Avec
La Malnata (2023), un premier roman prometteur publié simultanément dans près de trente pays,
Beatrice Salvioni (1995) signe un beau roman d'apprentissage dans lequel elle nous invite à suivre deux jeunes filles dans leur cheminement vers l'émancipation, avec en toile de fond le contexte de la guerre coloniale menée par l'Italie de Mussolini contre l'Abyssinie en 1935.
La Malnata est l'histoire d'une amitié improbable mais vraie entre deux jeunes filles que tout oppose. Bien que Francesca, la narratrice, soit issue de la bourgeoisie et Maddalena d'un milieu populaire et défavorisé, elles apprennent à se connaître, à s'aimer et à unir leurs forces pour défier les nombreuses normes imposées par une société moralisatrice et se révolter contre la violence des hommes.
Beatrice Salvioni évoque de façon très convaincante les nombreuses normes sociales, les superstitions et les croyances archaïques régissant le quotidien des habitants d'une petite ville du nord de l'Italie fasciste au milieu des années 1930. A cette époque, les femmes n'avaient pas leur mot à dire, les enfants apprenaient dès leur plus jeune âge à vénérer le Duce et un simple accident pouvait suffire à faire de quelqu'un une paria, une pestiférée, une sorcière infréquentable pour le restant de ses jours.
« On l'appelait
la Malnata et personne ne l'aimait. Prononcer son nom portait malheur. C'était une sorcière, une de celles qui vous collent sur le dos le souffle de la mort. Elle avait le démon dans la peau et il ne fallait pas lui parler. »

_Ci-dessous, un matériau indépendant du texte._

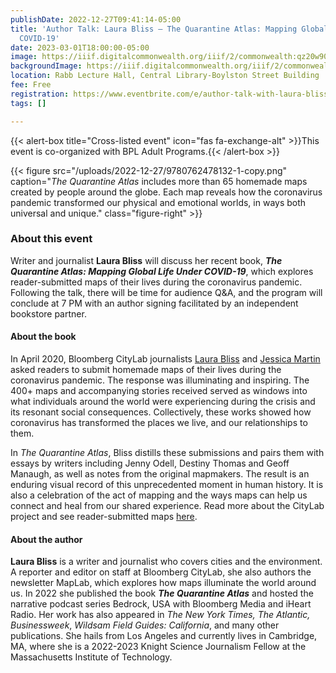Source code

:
 ```yaml
---
publishDate: 2022-12-27T09:41:14-05:00
title: 'Author Talk: Laura Bliss — The Quarantine Atlas: Mapping Global Life Under
  COVID-19'
date: 2023-03-01T18:00:00-05:00
image: https://iiif.digitalcommonwealth.org/iiif/2/commonwealth:qz20w9031/1155,446,4592,2751/full/0/default.jpg
backgroundImage: https://iiif.digitalcommonwealth.org/iiif/2/commonwealth:qz20w9031/1155,446,4592,2751/full/0/default.jpg
location: Rabb Lecture Hall, Central Library-Boylston Street Building
fee: Free
registration: https://www.eventbrite.com/e/author-talk-with-laura-bliss-the-quarantine-atlas-tickets-496439011447
tags: []

---
```

{{< alert-box title="Cross-listed event" icon="fas fa-exchange-alt" >}}This event is co-organized with BPL Adult Programs.{{< /alert-box >}}

{{< figure src="/uploads/2022-12-27/9780762478132-1-copy.png" caption="_The Quarantine Atlas_ includes more than 65 homemade maps created by people around the globe. Each map reveals how the coronavirus pandemic transformed our physical and emotional worlds, in ways both universal and unique." class="figure-right" >}}

### About this event

Writer and journalist **Laura Bliss** will discuss her recent book, **_The Quarantine Atlas: Mapping Global Life Under COVID-19_**, which explores reader-submitted maps of their lives during the coronavirus pandemic. Following the talk, there will be time for audience Q&A, and the program will conclude at 7 PM with an author signing facilitated by an independent bookstore partner.

#### About the book

In April 2020, Bloomberg CityLab journalists [Laura Bliss](https://www.bloomberg.com/authors/AUc4eu-sqsY/laura-bliss) and [Jessica Martin](https://www.bloomberg.com/authors/AUc4dQt2RUo/jessica-martin) asked readers to submit homemade maps of their lives during the coronavirus pandemic. The response was illuminating and inspiring. The 400+ maps and accompanying stories received served as windows into what individuals around the world were experiencing during the crisis and its resonant social consequences. Collectively, these works showed how coronavirus has transformed the places we live, and our relationships to them. 

In _The Quarantine Atlas_, Bliss distills these submissions and pairs them with essays by writers including Jenny Odell, Destiny Thomas and Geoff Manaugh, as well as notes from the original mapmakers. The result is an enduring visual record of this unprecedented moment in human history. It is also a celebration of the act of mapping and the ways maps can help us connect and heal from our shared experience. Read more about the CityLab project and see reader-submitted maps [here](https://www.bloomberg.com/features/2020-coronavirus-lockdown-neighborhood-maps/ "Original URL: https://www.bloomberg.com/features/2020-coronavirus-lockdown-neighborhood-maps/. Click or tap if you trust this link.").

#### About the author

**Laura Bliss** is a writer and journalist who covers cities and the environment. A reporter and editor on staff at Bloomberg CityLab, she also authors the newsletter MapLab, which explores how maps illuminate the world around us. In 2022 she published the book **_The Quarantine Atlas_** and hosted the narrative podcast series Bedrock, USA with Bloomberg Media and iHeart Radio. Her work has also appeared in _The New York Times,_ _The Atlantic, Businessweek_, _Wildsam Field Guides: California_, and many other publications. She hails from Los Angeles and currently lives in Cambridge, MA, where she is a 2022-2023 Knight Science Journalism Fellow at the Massachusetts Institute of Technology.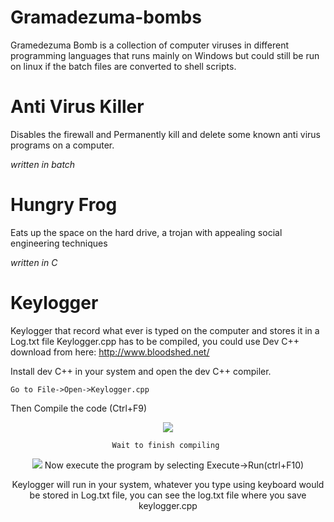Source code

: # Gramadezuma-bombs
Gramedezuma Bomb is a collection of computer viruses in different programming languages that runs mainly on Windows but could still be run on linux if the batch files are converted to shell scripts.

# Anti Virus Killer
Disables the firewall and Permanently kill and delete some known anti virus programs on a computer.

<i> written in batch </i>

# Hungry Frog
Eats up the space on the hard drive, a trojan with appealing social engineering techniques

<i> written in C </i>

# Keylogger
Keylogger that record what ever is typed on the computer and stores it in a Log.txt file
Keylogger.cpp has to be compiled, you could use Dev C++ download from here: http://www.bloodshed.net/
    
Install dev C++ in your system and open the dev C++ compiler.

    Go to File->Open->Keylogger.cpp
    
Then Compile the code (Ctrl+F9)
<div align="center">
  <img src="https://lh4.googleusercontent.com/-5JF_qhTYNA8/TYMVyaczGeI/AAAAAAAAAYc/P0U11btwi1c/s1600/Virus+kEYLOGGERS+using+Visual+C%252B%252B+1.JPG">
  
                                                             
                                                             
    Wait to finish compiling 
  <div align="center">
  <img src="https://lh4.googleusercontent.com/-xKJxOf7V2xg/TYMVbqdKfwI/AAAAAAAAAYY/d0yNmdDxgDo/s1600/Virus+kEYLOGGERS+using+Visual+C%252B%252B+2.JPG">
  Now execute the program by selecting Execute->Run(ctrl+F10)
  
  Keylogger will run in your system, whatever you type using keyboard would be stored in Log.txt file, you can see the log.txt file where you save keylogger.cpp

La Malnata, « la mal-née », c'est Maddalena, cette jeune fille de douze ans mise au ban de la société toute entière mais qui refuse de courber l'échine et dont le tempérament frondeur fascine Francesca qui, elle, est issue d'une famille aisée qui n'hésite pas à faire la courbette devant l'une des familles les plus estimées de la ville dans l'espoir d'obtenir quelques privilèges supplémentaires. Francesca étouffe dans ce monde bourgeois étriqué, hypocrite, moralisateur et conservateur, elle étouffe sous la bien-pensance et la rigueur de sa mère qui ne jure que par l'apparence et estime que sa fille n'a pas besoin d'être éduquée pour faire un bon mariage.
N'ayant jamais été autorisée à faire le moindre pas de travers, Francesca découvre à travers Maddalena un monde totalement inconnu.
« Dans le monde de
la Malnata, on faisait des concours de griffures de chat et pour apaiser la douleur on les léchait avec le sang. C'était un monde où il était interdit de jouer à faire semblant, et où on parlait aux garçons en les regardant dans les yeux. »
En évoluant dans ce nouveau monde, un monde bien plus joyeux et libre dans lequel « les paroles comptent », elle apprend progressivement à s'émanciper et à s'affranchir des contraintes et de l'hypocrisie familiale et sociale. Et puis, un jour, survient une tragédie.
Malgré un dénouement un peu trop vite expédié à mon goût,
La Malnata est un premier roman réussi porté par des personnages forts et un contexte socio-culturel et, dans une moindre mesure, historique convaincant. Une belle découverte et une autrice à suivre.